Third, there is a need for a tool that complements the strengths and the weaknesses of self-reports and clinician-administered reports, and that obtains confirmatory information from subjects' families and acquaintances. Self-reporting tools have the advantage of being easy to implement and report more recent suicide incidents but have generally failed to predict suicide-related outcomes in previous studies. Problems such as a poor understanding of the questions may arise, and the level of education may further influence the interpretation of these questions (56). In addition, the subject can also simply deny their suicide risks despite having a suicide incident and plan. In the case of the interview evaluation formula, although it is generally less accurate than the self-reported evaluation of recent suicide incidents, it is well-known that there is no significant difference from the self-report evaluation tools that solely evaluate the suicide incident. Moreover, the interview evaluation formula can eliminate the occurrence of errors due to misunderstanding of the evaluation contents, and the interviewer can evaluate the patient's suicide incidents with consideration of their education level and age group (57).

Fourth, in the case of the Korean version of the tools discussed above, many were developed or standardized only for specific groups. Even if the tool targets all adults, only college students, or just ordinary people, without validation across populations it seems unsuitable to use for the whole population. In order to be used nationwide, standardization based on a stratified sampling method that encompasses the clinical group, the general population, and various age groups is required. When using a nationally unified measurement tool, the indicators of suicidal ideation or behavior from different institutions, such as medical or educational organizations, can be matched and aligned to facilitate communication between such institutions, thereby allowing for the development of unified treatment and prevention guidelines across Korea.

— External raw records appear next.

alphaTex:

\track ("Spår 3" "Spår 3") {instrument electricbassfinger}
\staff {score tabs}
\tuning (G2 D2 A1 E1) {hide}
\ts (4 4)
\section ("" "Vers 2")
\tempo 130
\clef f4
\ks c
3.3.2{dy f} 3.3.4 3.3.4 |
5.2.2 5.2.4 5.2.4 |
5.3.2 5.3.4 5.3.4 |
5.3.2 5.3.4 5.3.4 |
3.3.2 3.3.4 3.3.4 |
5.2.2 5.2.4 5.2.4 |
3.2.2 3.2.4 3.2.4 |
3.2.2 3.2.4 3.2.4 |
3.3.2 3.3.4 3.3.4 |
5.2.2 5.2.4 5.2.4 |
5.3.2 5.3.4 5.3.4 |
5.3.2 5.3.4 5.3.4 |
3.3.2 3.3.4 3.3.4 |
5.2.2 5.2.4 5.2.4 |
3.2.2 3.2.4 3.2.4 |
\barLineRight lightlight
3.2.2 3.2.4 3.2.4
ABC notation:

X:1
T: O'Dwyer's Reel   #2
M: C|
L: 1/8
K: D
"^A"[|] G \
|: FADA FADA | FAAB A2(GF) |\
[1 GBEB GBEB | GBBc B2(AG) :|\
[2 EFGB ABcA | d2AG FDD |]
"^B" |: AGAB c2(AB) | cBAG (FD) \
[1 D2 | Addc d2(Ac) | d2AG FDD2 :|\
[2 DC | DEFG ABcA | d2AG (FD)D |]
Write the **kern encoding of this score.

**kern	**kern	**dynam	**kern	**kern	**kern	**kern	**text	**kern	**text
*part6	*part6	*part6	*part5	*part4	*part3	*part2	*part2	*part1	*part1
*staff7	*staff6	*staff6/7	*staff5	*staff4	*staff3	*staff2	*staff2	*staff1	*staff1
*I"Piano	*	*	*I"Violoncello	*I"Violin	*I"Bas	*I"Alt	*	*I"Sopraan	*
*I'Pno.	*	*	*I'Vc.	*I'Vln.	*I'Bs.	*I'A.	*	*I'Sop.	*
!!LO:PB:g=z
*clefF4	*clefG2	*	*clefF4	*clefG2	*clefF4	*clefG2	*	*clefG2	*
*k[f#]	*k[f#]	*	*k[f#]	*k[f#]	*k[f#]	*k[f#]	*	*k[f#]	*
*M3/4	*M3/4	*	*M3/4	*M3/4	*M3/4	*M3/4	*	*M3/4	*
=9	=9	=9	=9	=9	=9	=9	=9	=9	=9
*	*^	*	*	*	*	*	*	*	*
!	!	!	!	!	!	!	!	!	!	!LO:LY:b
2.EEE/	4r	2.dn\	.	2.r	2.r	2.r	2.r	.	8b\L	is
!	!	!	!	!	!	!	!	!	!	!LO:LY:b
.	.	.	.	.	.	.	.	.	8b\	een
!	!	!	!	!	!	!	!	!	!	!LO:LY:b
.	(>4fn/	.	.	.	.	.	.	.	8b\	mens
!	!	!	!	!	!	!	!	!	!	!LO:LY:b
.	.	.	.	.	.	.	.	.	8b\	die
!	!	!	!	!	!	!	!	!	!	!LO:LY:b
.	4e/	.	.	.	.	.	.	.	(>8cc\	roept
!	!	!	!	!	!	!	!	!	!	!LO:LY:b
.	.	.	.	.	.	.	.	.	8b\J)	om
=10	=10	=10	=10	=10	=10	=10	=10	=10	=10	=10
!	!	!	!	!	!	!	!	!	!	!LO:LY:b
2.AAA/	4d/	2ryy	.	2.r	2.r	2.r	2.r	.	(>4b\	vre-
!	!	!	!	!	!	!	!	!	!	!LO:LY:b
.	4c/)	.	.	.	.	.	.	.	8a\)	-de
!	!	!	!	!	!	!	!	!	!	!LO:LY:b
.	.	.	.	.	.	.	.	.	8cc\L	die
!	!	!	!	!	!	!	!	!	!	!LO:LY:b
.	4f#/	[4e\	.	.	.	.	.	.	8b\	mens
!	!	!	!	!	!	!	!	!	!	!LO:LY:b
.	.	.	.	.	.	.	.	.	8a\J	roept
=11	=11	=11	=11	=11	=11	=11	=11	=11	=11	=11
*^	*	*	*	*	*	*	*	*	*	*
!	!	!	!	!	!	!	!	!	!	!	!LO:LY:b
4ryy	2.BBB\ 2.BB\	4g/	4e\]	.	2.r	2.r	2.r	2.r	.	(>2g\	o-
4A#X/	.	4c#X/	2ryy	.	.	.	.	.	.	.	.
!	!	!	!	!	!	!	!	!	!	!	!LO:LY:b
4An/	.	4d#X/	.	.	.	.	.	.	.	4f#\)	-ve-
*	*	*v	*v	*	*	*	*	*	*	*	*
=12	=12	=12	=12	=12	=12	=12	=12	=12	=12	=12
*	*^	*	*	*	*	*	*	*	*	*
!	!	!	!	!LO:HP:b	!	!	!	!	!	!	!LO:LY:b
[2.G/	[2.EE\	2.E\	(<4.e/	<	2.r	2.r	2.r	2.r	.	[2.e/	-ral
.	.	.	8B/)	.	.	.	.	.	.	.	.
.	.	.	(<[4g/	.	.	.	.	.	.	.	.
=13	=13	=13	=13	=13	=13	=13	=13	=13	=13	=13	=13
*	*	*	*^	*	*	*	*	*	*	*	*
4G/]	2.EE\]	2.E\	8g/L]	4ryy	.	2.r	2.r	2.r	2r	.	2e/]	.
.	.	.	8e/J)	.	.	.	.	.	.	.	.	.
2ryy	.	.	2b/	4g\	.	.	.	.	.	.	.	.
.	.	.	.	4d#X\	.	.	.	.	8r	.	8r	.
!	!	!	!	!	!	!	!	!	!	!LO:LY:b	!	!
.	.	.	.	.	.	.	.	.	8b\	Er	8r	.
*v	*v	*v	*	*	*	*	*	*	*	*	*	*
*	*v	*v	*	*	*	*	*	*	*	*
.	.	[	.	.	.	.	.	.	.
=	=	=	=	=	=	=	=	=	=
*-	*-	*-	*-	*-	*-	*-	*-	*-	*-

Lastly, without reviewing whether the measurement tool reflects various social, psychological, and cultural factors within Korea, there is a problem of focusing only on the literal translation or the reverse translation and its validation while failing to take a holistic approach with considerations of contextual factors. Hence, in order to develop an appropriate tool for the Korean populations, future research should focus on creating new evidence-based measures using data that analyzed the warning signs and risk factors indicated by suicide deaths in Korea.

In conclusion, the main instruments that have been translated in Korean and have reported the appropriate psychometric properties are CCSRS, Beck Scale for Suicide Ideation, SRSSIO, Suicide Risk Scale for Medical Inpatients, and Suicide Risk Scale for Medical Inpatients. Although these tools are the most appropriate ones to use for screening, it is important to use them for further improvement along with additional information from the participants' families or acquaintance to supplement these assessments.

Author Contributions

I-CB, SJ, and HJJ have contributed to the manuscript of the paper. I-CB reviewed all the measurement tools and drafted the paper. SJ and HJJ edited and made additional remarks to the manuscript. EK, GL, and DL helped to establish an assessment tool based on this review paper and reviewed the manuscript. All authors contributed to manuscript revision, read, and approved the submitted version.

Conflict of Interest

The authors declare that the research was conducted in the absence of any commercial or financial relationships that could be construed as a potential conflict of interest.

Footnotes

Funding. This study was supported by a grant from the Korean Mental Health R&D Project, funded by the Ministry of Health & Welfare, Republic of Korea (grant number: No. HL19C0001; PI, HJJ).